ACTIVITY – Extract all lines in the data that contain the word "camera".

[Object transformation records]
<<<<
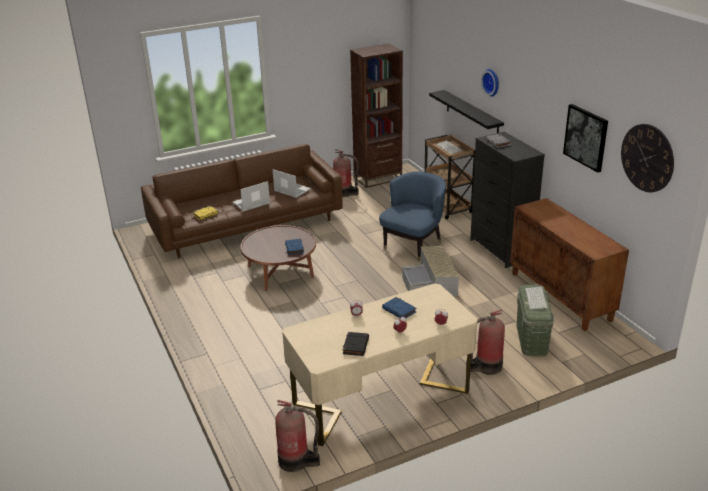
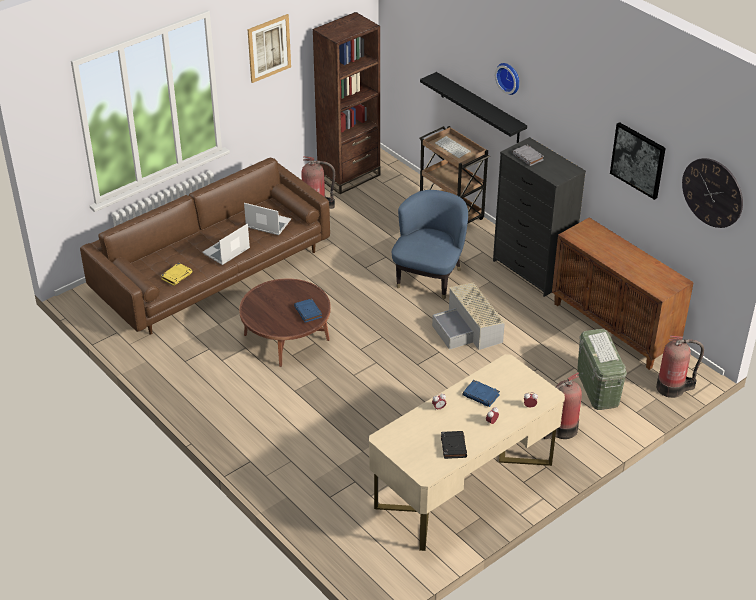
camera: 15 degrees left, 10 degrees up
(296, 461) = (405, 572): fire extinguisher -> fire extinguisher (672, 388)
(313, 59) = (269, 48): none -> picture

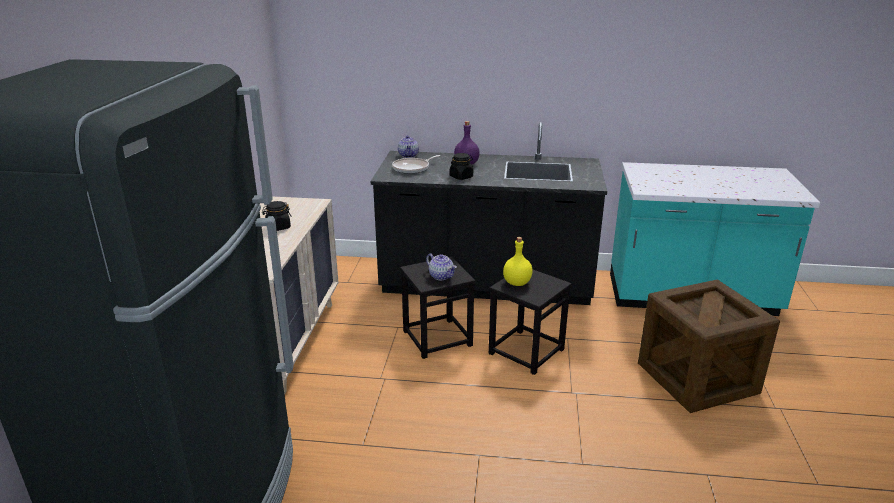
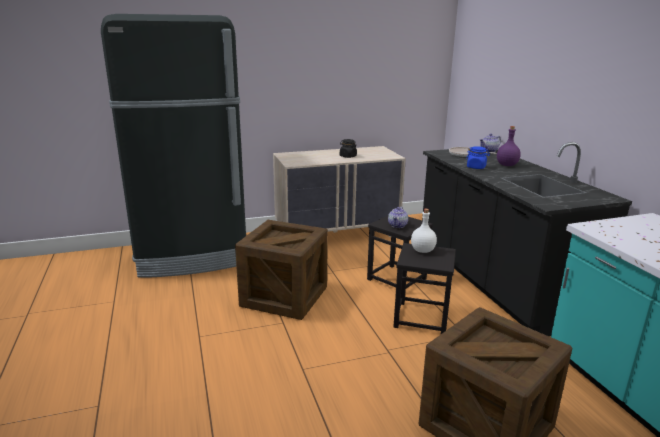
camera: 65 degrees right, 5 degrees down
(417, 437) = (284, 297): none -> crate
(461, 177) = (476, 167): black jar -> blue jar
(516, 283) = (422, 250): yellow bottle -> white bottle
>>>>
SOLUTION –
camera: 15 degrees left, 10 degrees up
camera: 65 degrees right, 5 degrees down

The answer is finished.